I see the mailman and I was going to tell him to stop delivering me mail, I don’t open the fuckers– what’s the point. But, I figured he worked for the Post Office and therefore was in his own private hell.
So I make it to the overpass, beneath me is the New Jersey Turnpike. I read somewhere; it was one of the most traveled roads in the US. I watched the social insects whiz by. I dig the sound. The World is full of songs; you just have to know how to listen.
I notice the inward curving fence and it pisses me off. (I’m always pissed) I mean it’s not like I can’t get some C4 and blow a whole in the sucker.
I know they are trying to stop jumpers. Not because they care about human life, they don’t want you fucking with traffic. I once saw a jumper splattered like sea gull shit on the asphalt. People were getting out of their cars and kicking the dead fucker saying shit like:
“I got a massage in 30 minutes I’m late because of you dead shit”
“I have a two hour window to cheat on my husband and fuck Ted the insurance man”
And my personal favorite:
“Someone scrape this dead fucker off the road”

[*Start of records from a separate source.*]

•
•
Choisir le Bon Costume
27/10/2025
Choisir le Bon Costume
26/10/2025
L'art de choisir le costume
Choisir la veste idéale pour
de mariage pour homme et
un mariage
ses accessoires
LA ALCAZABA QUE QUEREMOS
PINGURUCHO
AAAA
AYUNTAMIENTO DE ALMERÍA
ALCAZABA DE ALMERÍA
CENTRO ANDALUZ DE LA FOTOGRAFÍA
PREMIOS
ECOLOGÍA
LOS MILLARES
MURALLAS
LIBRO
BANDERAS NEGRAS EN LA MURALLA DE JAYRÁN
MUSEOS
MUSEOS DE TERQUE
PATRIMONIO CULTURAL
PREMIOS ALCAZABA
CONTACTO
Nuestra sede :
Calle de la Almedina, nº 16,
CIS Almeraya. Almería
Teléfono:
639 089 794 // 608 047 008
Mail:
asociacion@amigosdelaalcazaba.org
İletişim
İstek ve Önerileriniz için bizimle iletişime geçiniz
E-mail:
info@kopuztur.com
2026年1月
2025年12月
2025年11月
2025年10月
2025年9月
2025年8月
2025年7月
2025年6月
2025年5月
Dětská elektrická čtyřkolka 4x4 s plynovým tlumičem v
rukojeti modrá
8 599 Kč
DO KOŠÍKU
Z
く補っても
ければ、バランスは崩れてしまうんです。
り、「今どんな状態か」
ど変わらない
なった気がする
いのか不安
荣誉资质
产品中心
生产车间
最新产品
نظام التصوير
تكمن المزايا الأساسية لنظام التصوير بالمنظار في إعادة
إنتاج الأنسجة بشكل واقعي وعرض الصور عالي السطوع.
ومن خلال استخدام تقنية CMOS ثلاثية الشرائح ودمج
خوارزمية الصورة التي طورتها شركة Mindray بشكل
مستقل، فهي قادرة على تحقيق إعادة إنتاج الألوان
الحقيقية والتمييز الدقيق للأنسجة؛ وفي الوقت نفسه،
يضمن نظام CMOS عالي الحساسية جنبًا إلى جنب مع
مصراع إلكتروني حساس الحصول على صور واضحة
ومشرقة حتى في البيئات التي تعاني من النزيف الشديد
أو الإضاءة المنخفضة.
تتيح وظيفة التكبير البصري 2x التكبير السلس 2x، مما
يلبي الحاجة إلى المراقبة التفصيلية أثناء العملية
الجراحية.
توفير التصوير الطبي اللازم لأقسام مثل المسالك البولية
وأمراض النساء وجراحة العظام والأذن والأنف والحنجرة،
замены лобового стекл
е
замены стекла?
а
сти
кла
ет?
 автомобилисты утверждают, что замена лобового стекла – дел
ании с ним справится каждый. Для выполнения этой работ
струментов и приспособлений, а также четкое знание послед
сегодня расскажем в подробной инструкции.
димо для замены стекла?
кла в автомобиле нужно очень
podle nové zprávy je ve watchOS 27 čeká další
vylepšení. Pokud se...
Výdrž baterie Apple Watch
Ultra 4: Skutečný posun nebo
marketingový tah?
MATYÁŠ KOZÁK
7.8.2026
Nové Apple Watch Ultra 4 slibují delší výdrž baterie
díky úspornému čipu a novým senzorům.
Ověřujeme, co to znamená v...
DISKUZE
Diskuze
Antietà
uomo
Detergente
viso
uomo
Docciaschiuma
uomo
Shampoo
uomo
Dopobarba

So I mosey down to the local Dot Head store. What’s his name is at the counter. Cool dude but he has far too many consonants in his name. Hence “What’s his name?” Now, he has this pet Anaconda who he loves, so I ask him if he has any new pictures and his eyes light up and says: “I’ll be right back.” He runs to the back room and I run to chest freezer whereupon I start stuffing frozen Ice cream sandwiches down by pants and in my pockets. I love stealing shit and I love Ice cream sandwiches.
So he comes back and starts showing me the pictures of his pet snake and in the meantime my balls are freezing from the frozen Ice Cream sandwiches stuffed in there and let’s face it, who needs frozen balls.
I give him a fake smile and I split and start eating my plunder. Oh yea, then I went home.